*PROMPT*
What is the count of lines in the data that hold the string "лечения"? State the number alone.

---------- INPUT MATERIAL

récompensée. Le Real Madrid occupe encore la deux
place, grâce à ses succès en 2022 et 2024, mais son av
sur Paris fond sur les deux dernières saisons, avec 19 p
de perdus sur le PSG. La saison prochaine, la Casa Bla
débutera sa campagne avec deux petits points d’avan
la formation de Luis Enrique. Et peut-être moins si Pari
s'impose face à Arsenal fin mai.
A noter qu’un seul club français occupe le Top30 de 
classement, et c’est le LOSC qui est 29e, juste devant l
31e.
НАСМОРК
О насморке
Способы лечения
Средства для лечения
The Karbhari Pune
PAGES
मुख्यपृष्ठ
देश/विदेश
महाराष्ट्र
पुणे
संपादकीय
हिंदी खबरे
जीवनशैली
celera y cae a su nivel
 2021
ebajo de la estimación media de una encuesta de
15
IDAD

--------------------
---------- INPUT MATERIAL

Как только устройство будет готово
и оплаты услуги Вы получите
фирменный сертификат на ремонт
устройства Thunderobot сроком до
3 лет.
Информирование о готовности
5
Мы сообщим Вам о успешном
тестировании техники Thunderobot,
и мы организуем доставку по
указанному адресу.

--------------------

*RESULT OF THE EXERCISE*
2